Fernando Simón, who heads Spain's coordinated emergency health response, said it is difficult to determine exactly where Spain is on the coronavirus curve, but he expects the peak of new cases is "very close."

Still, he told health-care professionals to brace themselves, as there is a delay before that peak is reflected in the number of patients experiencing severe respiratory distress hospitals. "We are in the tough week," Simon said.

The Spanish government has faced particular criticism for failing to ban mass events as the virus took hold, especially the decision to press ahead with a 120,000-person women's march in Madrid on March 8.

"There were thousands of woman," said Mitjà. "That could have been the trigger and the reason why Madrid is the number-one place affected. We did not work quick enough with control strategies."

Calvo, the deputy prime minister, had urged people to attend the march. Other high-profile attendees - including the prime minister's wife, Begoña Gómez, and two other female ministers - have since tested positive. 

Some experts have also pointed to Spain's particularly social culture and love of late-night gatherings as factors that may have helped the disease take hold.

Lockdown measures in Spain have reduced transmission rates, Mitjà said, but they remain high enough to sustain the virus, with each infected person passing the virus on to an average of 1.7 people.

Covid-19, the disease that develops from the novel coronavirus, is particularly dangerous for the elderly and has swept through the country's nursing homes. The military took control of all residential facilities this week, making macabre discoveries when they did so. In a television interview, Defense Minister Margarita Robles said soldiers had found elderly residents abandoned by staff and left "dead in their beds."

What is required:
Quote the passage on Spain's coronavirus outbreak word for word, starting with "Still, he told" and ending after "on March 8.".

Supplied records:
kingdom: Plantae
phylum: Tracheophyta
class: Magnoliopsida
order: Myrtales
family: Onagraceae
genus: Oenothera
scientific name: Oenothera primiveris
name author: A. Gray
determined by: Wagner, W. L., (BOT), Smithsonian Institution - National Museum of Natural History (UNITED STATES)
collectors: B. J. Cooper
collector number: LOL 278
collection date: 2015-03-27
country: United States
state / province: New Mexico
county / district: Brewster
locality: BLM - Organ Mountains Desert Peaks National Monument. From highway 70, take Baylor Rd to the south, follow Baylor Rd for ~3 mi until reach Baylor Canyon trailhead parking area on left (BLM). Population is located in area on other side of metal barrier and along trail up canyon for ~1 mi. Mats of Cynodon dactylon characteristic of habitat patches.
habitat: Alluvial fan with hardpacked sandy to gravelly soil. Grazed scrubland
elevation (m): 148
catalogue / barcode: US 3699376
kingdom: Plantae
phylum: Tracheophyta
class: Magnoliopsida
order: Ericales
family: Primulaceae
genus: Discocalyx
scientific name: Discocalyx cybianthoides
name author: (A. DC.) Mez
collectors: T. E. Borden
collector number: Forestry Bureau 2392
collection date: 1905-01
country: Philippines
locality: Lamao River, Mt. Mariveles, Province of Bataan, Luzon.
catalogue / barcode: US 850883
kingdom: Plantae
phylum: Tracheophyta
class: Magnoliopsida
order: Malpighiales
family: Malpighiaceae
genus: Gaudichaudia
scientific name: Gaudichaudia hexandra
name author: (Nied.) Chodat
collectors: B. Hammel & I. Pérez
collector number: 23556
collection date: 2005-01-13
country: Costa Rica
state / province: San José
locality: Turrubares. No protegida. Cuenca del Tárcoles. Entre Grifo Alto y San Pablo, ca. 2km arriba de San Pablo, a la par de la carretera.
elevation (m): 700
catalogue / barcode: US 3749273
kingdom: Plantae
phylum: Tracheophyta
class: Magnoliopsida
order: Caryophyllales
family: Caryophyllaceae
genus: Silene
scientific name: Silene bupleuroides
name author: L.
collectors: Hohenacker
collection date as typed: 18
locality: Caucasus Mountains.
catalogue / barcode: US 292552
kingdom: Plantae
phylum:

Your response:
Still, he told health-care professionals to brace themselves, as there is a delay before that peak is reflected in the number of patients experiencing severe respiratory distress hospitals. "We are in the tough week," Simon said.

The Spanish government has faced particular criticism for failing to ban mass events as the virus took hold, especially the decision to press ahead with a 120,000-person women's march in Madrid on March 8.